BEGIN GIVEN RECORDS

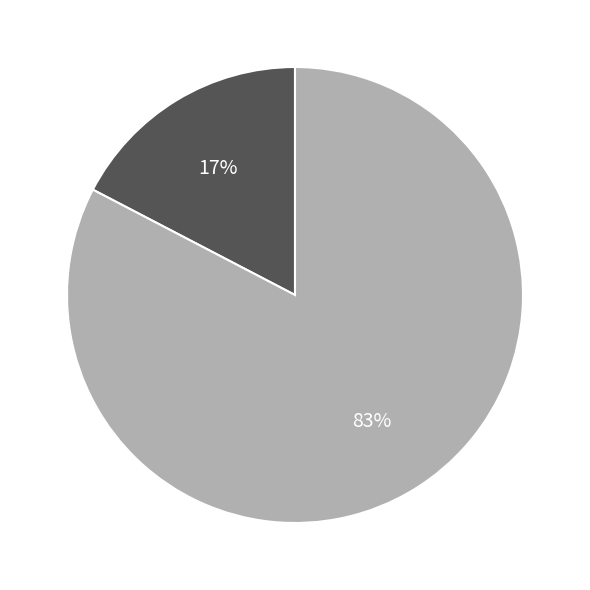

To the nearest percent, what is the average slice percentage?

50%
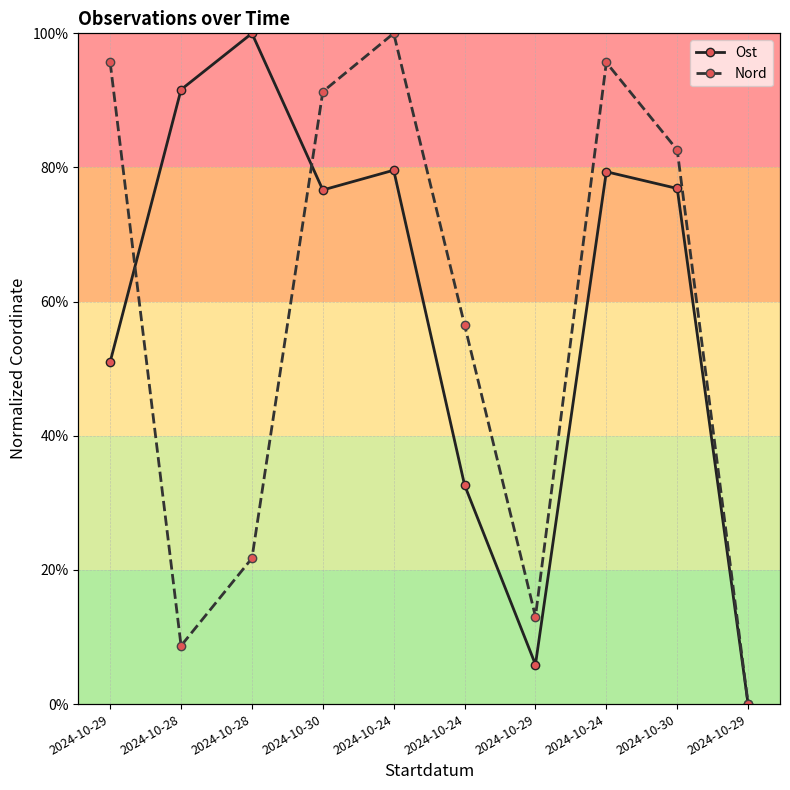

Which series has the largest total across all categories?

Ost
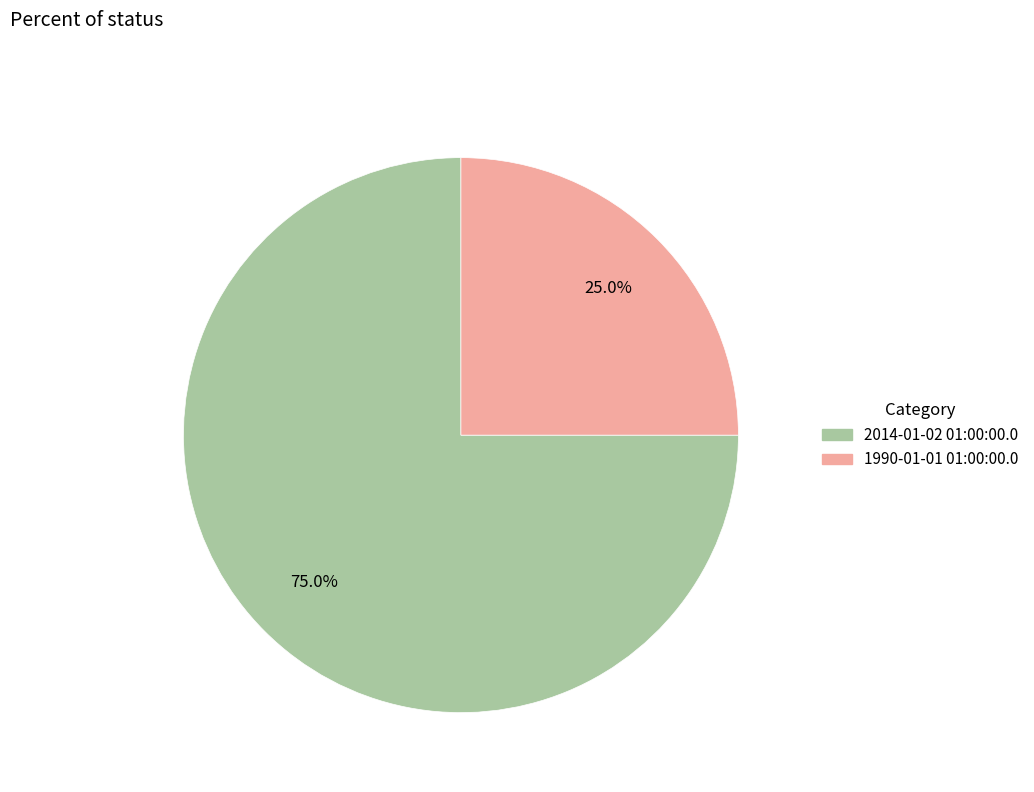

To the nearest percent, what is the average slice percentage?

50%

END GIVEN RECORDS

DIRECTIVE -> Rewrite the entries with every "average" changed to "mean" and everything else left as it is. Leave out the pictures.

RESPONSE FOR THIS EXERCISE ->
To the nearest percent, what is the mean slice percentage?

50%

Which series has the largest total across all categories?

Ost

To the nearest percent, what is the mean slice percentage?

50%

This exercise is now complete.